+++ Brano proposto
Extreme Makeover Home Edition Italia
E’ partita oggi, da Roma, l’avventura italiana di “Extreme Makeover Home Edition”, format che dal 2003 fino all’inizio di quest’anno è andato in onda sulla Abc, rivoluzionando le case di numerose famiglie meritevoli. Se in America la conduzione è stata affidata a Ty Pennington, la versione italiana dello show -prodotta dalla MadDoll di Cristana Farina- sarà condotta da Alessia Marcuzzi ed andrà in onda in autunno su Canale 5.

I telespettatori di Sky e La 5 conoscono bene il programma originale, che viene trasmesso dai due canali da qualche anno. Il format prevede che l’abitazione di una famiglia bisognosa e dal passato difficile venga messa a posto dal team di architetti e progettisti modificandone ogni stanza e sistemandone i difetti.
++++++
# Consegne
(1) Rispondi alle seguenti domande sul brano dedicato a Extreme Makeover Home Edition:
(a) Su quale rete americana è andato in onda il format, e in quale periodo?
(b) Chi condurrà la versione italiana dello show?
(c) Quali due canali trasmettono da qualche anno il programma originale?
(2) Riscrivi il brano su Extreme Makeover Home Edition scambiando "architetti" con "ingegneri". Parti dalle parole "I telespettatori di" e fermati dopo "sistemandone i difetti.".
(3) Per favore, prosegui il brano su Extreme Makeover Home Edition Italia a partire dalla sua ultima frase.
+++ Dati grezzi
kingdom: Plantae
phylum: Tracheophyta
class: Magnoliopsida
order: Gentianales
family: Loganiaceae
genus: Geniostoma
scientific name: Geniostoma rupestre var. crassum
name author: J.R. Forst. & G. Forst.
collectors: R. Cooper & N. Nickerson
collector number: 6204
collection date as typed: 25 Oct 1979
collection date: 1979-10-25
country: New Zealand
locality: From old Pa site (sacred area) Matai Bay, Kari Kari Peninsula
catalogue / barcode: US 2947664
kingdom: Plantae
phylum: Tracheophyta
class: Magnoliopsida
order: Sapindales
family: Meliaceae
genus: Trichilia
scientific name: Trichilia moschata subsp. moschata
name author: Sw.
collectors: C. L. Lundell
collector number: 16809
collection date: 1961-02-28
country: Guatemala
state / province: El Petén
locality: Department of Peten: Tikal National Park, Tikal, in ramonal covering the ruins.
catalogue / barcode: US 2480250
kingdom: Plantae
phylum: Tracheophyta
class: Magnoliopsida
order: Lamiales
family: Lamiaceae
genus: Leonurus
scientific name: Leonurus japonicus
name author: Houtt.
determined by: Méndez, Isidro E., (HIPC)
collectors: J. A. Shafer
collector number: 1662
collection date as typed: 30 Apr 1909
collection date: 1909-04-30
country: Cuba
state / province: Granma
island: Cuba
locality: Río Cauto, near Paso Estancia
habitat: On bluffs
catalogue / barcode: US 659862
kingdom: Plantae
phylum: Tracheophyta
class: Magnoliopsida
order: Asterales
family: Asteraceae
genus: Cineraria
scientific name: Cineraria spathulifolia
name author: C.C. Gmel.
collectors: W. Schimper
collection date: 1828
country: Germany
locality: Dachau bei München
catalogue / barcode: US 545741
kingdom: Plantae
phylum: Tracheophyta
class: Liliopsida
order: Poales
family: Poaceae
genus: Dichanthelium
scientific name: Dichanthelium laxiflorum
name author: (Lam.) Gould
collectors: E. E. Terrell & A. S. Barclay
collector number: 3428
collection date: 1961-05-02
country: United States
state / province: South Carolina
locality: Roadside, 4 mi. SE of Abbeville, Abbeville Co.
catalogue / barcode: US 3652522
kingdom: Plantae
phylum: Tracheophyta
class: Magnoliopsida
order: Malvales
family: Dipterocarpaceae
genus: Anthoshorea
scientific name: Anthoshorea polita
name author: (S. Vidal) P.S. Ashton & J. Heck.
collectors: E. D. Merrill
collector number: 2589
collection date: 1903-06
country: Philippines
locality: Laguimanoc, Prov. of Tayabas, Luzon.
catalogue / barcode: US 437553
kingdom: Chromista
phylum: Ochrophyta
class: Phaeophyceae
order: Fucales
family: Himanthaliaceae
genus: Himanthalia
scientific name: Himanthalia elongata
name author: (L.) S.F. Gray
++++++
# Soluzioni
(1)
(a) Sulla Abc, dal 2003 fino all'inizio di quest'anno.
(b) Alessia Marcuzzi.
(c) Sky e La 5.

(2)
I telespettatori di Sky e La 5 conoscono bene il programma originale, che viene trasmesso dai due canali da qualche anno. Il format prevede che l’abitazione di una famiglia bisognosa e dal passato difficile venga messa a posto dal team di ingegneri e progettisti modificandone ogni stanza e sistemandone i difetti.

(3)
Ad affiancare la Marcuzzi nelle riprese (che sono cominciate oggi, con destinazioni top secret per mantenere la sorprese delle famiglie scelte) ci saranno Luca Bortolotto, architetto, Gianni Trisciuzzi, interior designer, Luca Pirani, garden designer, e Lilly De Leo, direttore dei lavori. A scrivere il programma, invece, Fabio Pastrello (capo progetto), Totò Coppolino, Emiliano Ereddia e Laura Gamberini, con la regia di Alessio Pollacci.

L’Italia è l’ottava nazione al mondo a rivisitare il format (prima sono arrivate Spagna, Brasile, Norvegia, Albania, Turchia, Singapore e Filippine) che, nella sua versione originale, ha avuto anche numerose guest star, tra cui, nell’ultima stagione, anche Michelle Obama: la first lady ha segnalato la storia della veterana Barbara Marshall che, nella Carolina del Nord, ha fondato una casa per ospitare altre veterane.